Ernie Adams

Personal information
- Full name: Ernest William Adams
- Date of birth: 3 April 1922
- Place of birth: Willesden, England
- Date of death: 28 September 2009 (aged 87)
- Place of death: Hertford, Hertfordshire, England
- Position(s): Forward

Senior career*
- Years: Team / Apps / (Gls)
- 1945–1947: Preston North End / 0 / (0)
- 1947: Fulham / 0 / (0)
- 1947–1952: Queens Park Rangers / 5 / (0)
- 1952–1955: Betteshanger CW
- 1955–1956: Ashford Town / 27 / (3)
- 1956–1957: Dover
- 1957–1958: Margate
- 1958–: Clacton Town

= Ernie Adams (footballer, born 1922) =

English footballer (1922–2009)

Ernest William Adams (3 April 1922 – 28 September 2009) was an English professional footballer who played in the Football League for Queens Park Rangers as a forward.

Prior to joining Queens Park Rangers (for whom he played in five matches) he had been on the books of two other English Football League clubs, Preston North End and Fulham.
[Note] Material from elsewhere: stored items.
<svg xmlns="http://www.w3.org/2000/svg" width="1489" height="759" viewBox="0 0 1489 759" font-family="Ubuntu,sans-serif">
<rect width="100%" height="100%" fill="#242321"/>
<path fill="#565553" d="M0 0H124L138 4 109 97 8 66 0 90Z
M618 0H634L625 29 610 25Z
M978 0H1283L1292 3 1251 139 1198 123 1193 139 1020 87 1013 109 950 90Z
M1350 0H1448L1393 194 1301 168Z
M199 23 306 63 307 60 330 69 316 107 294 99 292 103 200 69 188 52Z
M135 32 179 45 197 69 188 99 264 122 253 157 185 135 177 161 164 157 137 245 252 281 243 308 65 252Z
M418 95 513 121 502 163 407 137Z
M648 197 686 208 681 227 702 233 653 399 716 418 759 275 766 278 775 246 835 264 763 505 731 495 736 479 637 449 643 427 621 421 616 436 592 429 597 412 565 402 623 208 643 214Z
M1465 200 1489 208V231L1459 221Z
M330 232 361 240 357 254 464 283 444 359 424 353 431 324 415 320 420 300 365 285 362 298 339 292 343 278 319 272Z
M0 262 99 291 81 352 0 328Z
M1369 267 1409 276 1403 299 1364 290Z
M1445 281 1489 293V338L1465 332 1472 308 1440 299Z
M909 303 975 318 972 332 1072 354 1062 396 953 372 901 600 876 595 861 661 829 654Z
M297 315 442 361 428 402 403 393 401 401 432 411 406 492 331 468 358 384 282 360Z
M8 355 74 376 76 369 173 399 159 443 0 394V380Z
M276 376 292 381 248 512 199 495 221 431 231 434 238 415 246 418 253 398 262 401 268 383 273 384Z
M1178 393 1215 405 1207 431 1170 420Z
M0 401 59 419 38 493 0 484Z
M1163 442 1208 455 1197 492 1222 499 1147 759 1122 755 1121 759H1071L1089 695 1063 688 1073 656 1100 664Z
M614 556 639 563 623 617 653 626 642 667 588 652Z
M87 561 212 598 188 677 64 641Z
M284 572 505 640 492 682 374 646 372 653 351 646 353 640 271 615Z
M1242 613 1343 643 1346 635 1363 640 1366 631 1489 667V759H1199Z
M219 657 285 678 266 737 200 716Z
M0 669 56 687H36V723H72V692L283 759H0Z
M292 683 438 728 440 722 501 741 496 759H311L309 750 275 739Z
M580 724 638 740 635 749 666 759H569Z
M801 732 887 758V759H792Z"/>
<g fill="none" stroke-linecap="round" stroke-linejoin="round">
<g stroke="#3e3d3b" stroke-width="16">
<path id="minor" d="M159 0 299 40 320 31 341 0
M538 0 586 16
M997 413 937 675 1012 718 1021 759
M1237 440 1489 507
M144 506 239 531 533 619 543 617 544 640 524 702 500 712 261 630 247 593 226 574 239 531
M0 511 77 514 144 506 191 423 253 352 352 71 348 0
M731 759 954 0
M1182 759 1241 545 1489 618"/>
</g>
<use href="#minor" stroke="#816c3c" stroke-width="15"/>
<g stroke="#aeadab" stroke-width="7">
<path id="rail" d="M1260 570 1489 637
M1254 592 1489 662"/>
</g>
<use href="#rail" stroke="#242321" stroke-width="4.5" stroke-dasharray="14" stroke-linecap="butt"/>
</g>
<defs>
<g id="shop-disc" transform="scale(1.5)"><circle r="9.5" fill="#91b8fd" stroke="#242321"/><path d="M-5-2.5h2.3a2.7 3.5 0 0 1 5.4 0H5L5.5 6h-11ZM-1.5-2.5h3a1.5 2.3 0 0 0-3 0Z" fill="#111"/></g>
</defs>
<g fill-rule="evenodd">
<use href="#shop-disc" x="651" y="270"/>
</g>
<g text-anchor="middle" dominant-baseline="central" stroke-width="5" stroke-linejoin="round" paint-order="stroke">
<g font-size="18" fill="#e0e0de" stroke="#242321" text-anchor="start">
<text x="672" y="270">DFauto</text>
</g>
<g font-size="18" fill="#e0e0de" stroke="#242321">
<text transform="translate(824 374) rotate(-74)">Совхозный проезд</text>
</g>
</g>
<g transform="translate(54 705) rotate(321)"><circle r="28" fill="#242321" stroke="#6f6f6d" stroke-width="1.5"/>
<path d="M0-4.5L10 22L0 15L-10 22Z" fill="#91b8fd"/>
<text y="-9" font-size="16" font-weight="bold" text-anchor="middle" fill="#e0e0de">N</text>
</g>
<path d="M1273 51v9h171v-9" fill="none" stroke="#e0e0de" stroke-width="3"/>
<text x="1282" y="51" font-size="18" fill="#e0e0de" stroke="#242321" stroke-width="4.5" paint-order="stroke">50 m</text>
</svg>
After leaving QPR in 1952 he spent six seasons with four clubs in the Kent League: three seasons with Betteshanger Colliery Works and one each with Ashford Town, Dover and Margate. On leaving the latter he signed with Clacton Town.

In April 1953 a selection of ex-top class players chosen by and including him and playing as 'Adams' XI' beat a QPR XI in a benefit match on his behalf.